Democracy Is Hard
Last week a group of historians met in Columbus to discuss the interpretive framework for Ohio’s observance of the Civil War Sesquicentennial. (The Ohio Historical Society organized the event; the Ohio Humanities Council sponsored it.) The first order of business was to offer our initial thoughts on “An Overarching Theme: The Big Picture.” On a scratch pad I scribbled “Democracy is hard” and “War as an engine of social change.” We wound up discussing these and other potential themes — “Memory” and “Transformation” — and at the end of the day, “Democracy is Hard” was one of those we decided to explore in more detail. I was tasked to write a brief summary, reprinted below:
The Civil War, Maj. Gen.

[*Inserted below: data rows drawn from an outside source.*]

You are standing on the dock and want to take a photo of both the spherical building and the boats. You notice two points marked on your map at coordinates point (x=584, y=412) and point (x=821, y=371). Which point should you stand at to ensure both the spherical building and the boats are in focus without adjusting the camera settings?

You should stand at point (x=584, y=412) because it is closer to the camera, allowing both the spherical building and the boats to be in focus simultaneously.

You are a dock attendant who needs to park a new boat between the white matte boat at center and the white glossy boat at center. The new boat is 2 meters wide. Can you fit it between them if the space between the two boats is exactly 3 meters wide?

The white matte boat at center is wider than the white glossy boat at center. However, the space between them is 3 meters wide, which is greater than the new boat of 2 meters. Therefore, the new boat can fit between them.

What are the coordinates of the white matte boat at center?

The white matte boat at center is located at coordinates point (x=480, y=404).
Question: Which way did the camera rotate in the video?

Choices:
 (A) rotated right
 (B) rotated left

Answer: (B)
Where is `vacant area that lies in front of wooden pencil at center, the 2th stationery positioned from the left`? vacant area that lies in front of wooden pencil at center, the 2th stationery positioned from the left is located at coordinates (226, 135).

William T. Sherman insisted, stemmed from an “excess of democracy.” He had a point. The Founders had established a republic, not a democracy. Well aware that, historically, most republics had failed, they were convinced that success depended upon the restriction of political participation to those with “civic virtue”: the capacity to understand the complexities of government and a willingness to make choices based not on narrow self interest but on what was best for the commonwealth as a whole. To ensure this, they instituted property and residency requirements so that only those with a strong stake in the community could vote. Further, they placed a premium on consensus and had no conception of political parties as we understand the term. Instead they regarded strong differences in political opinions as evidence of a destructive “spirit of faction.”

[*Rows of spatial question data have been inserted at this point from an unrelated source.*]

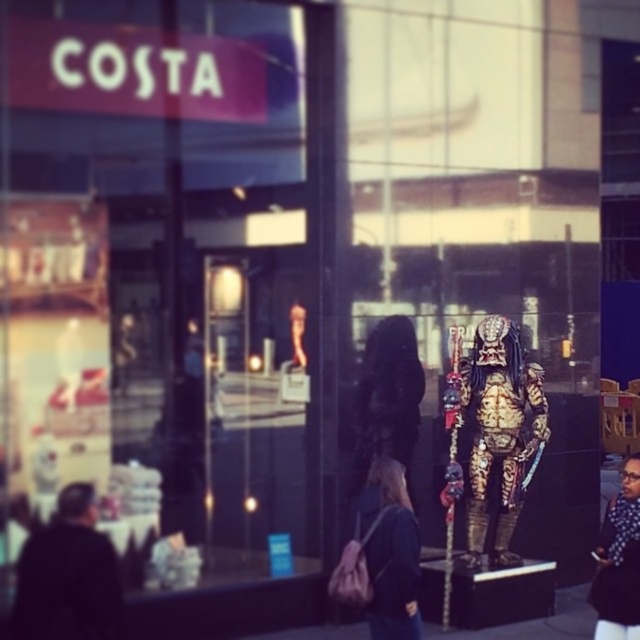
Looking at this image, does gold metallic predator at center come behind dark blue fabric jacket at lower right?

Yes, gold metallic predator at center is behind dark blue fabric jacket at lower right.

Between gold metallic predator at center and dark blue fabric jacket at lower right, which one is positioned higher?

gold metallic predator at center is higher up.

You are a GUI agent. You are given a task and a screenshot of the screen. Output one action in this format:
    pyautogui.click(x=<x>, y=<y>)
    Task: Click on the gold metallic predator at center
    Image resolution: width=640 pixels, height=640 pixels.
    Given the screenshot: What is the action you would take?
    pyautogui.click(x=493, y=435)

Which of these two, gold metallic predator at center or matte black jacket at center, stands taller?

gold metallic predator at center is taller.

Is gold metallic predator at center thinner than matte black jacket at center?

In fact, gold metallic predator at center might be wider than matte black jacket at center.

Find the location of a particular element. gold metallic predator at center is located at coordinates (493, 435).

Locate an element on the screen. The height and width of the screenshot is (640, 640). gold metallic predator at center is located at coordinates (493, 435).

Between matte black jacket at center and dark blue fabric jacket at lower right, which one has less height?

Standing shorter between the two is matte black jacket at center.

This screenshot has width=640, height=640. Find the location of `matte black jacket at center`. matte black jacket at center is located at coordinates (381, 556).

Who is more forward, (x=381, y=468) or (x=596, y=636)?

Point (x=596, y=636)

Locate an element on the screen. matte black jacket at center is located at coordinates (381, 556).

Despite the Founders’ wishes, the American Revolution unleashed forces that by the late 1820s had transformed the republic into a democracy characterized by universal white male suffrage. (Women and African Americans remained largely excluded.) Political parties emerged, with strongly contrasting views on government and an ability to mobilize voters seldom matched in American history — voter turnout frequently reached 80 percent. The parties flattered the common (white) man. They argued, in effect, that the common (white) man had the requisite civic virtue precisely because he was common. They relentlessly exploited the fears of voters and routinely portrayed the opposition as a threat to liberty, a trait since characterized as the “paranoid style in American politics.” Shamelessly partisan, newspapers of the day slanted the news in favor of their preferred political party. They were little more than extended editorial pages.
Initially this system worked. The two major parties — the Whigs and Democrats — were about equally matched and enjoyed support in all parts of the country. Well aware that slavery had the ability to split the country along sectional lines, for two decades Whigs and Democrats managed to exclude it from national political life. The War with Mexico (1846-1848), however, raised a vexing issue: whether to permit slavery in the vast territories the United States had acquired as a result of its victory. From then on, politicians never found a way to contain the slavery question, and by 1854 a major new party — the Republicans — had emerged, largely on the basis of its opposition to slavery in the western territories. At stake was a fundamental question about the nature of the United States. Was it, at bottom, a free republic with pockets of slavery; or a slaveholding republic with pockets of freedom?
Compromise on this issue was possible. Most Republicans did not object to slavery per se, and only a small minority regarded as a moral imperative the immediate, uncompensated emancipation of slaves and the extension of full legal, political, and social equality to African Americans. But hotheads on both sides exploited the “paranoid style” for all it was worth. Tempers flared. Mob violence became common — lethally so in some cases, particularly “Bleeding Kansas.” In its Dred Scott decision, the U.S. Supreme Court unsuccessfully tried to resolve the slave issue. The victor in the 1860 presidential election, Republican candidate Abraham Lincoln, consistently denied any intent to abolish slavery, candidly regarded African Americans as inferior to whites, and thought the racial problem could best be solved by sending the African American population to colonies in Africa or the Caribbean.
The Deep South, however, regarded Lincoln’s election as a mortal threat. During the winter of 1860-1861 seven states seceded from the Union rather than accept the verdict of a fairly conducted election whose winner was never in dispute. Last minute efforts at a compromise solution went nowhere, and when Lincoln attempted to “hold, occupy, and possess” federal installations in the seceded states, the newly created Confederacy fired upon the U.S. garrison at Fort Sumter in Charleston harbor. Lincoln’s call for 75,000 militia to suppress the rebellion led four states of the Upper South to join the Confederacy. A full-scale war began, heartily welcomed by most of the American population, who saw it as an opportunity to cleanse the republic. It took four years, ten thousand military engagements, and 620,000 dead to resolve through violence an issue that the democratic process had utterly failed to solve.
Nowadays when Americans think about the Civil War they typically do so with a sense of nostalgia. To them democracy seems easy. They see little problem with exporting it to other countries, even those devoid of the history, institutions, or political culture necessary to sustain it. Nor do they see danger in the extreme present-day partisanship — a renewal of the paranoid style of politics — that between 1830 and 1860 pushed the republic off a cliff. In so doing they overlook a central lesson of the Civil War: Far from being easy, democracy is extraordinarily hard.